Quote exactly and only this range of lines in the data below: the line that holds "type=recoloured; before=taca (pomarańczowy);" to the line that holds "type=moved; before=jabłko; pos1=137,412;", both included.
● ● ● ● ●
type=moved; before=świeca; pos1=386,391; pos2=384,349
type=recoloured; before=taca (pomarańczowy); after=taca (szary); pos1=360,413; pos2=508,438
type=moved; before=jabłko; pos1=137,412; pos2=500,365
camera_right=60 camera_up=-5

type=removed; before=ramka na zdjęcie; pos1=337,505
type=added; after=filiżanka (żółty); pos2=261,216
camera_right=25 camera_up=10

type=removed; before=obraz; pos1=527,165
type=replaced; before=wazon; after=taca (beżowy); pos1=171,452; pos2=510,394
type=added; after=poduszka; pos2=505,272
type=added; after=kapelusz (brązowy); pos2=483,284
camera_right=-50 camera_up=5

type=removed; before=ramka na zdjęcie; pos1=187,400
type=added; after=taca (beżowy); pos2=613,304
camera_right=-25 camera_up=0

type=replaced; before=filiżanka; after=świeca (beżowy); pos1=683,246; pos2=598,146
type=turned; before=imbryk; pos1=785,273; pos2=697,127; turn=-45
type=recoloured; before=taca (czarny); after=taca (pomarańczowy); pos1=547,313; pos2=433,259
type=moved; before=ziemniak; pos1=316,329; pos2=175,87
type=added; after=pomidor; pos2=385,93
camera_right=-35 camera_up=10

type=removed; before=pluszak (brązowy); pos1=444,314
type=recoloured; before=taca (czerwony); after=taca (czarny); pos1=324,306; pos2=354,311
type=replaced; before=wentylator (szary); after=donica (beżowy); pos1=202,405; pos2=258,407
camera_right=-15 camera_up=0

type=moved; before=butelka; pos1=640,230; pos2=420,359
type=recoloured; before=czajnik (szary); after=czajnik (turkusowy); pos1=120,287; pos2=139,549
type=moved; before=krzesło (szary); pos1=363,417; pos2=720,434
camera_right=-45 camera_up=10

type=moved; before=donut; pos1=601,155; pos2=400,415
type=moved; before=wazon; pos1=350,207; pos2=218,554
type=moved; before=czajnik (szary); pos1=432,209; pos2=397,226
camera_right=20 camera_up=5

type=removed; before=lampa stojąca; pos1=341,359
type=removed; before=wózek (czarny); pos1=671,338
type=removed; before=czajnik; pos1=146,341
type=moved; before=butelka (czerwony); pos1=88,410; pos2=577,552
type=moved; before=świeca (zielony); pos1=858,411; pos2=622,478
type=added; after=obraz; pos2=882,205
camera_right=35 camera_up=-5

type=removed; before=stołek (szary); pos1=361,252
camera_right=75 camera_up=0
● ● ● ● ●
#### Finished exercise:
type=recoloured; before=taca (pomarańczowy); after=taca (szary); pos1=360,413; pos2=508,438
type=moved; before=jabłko; pos1=137,412; pos2=500,365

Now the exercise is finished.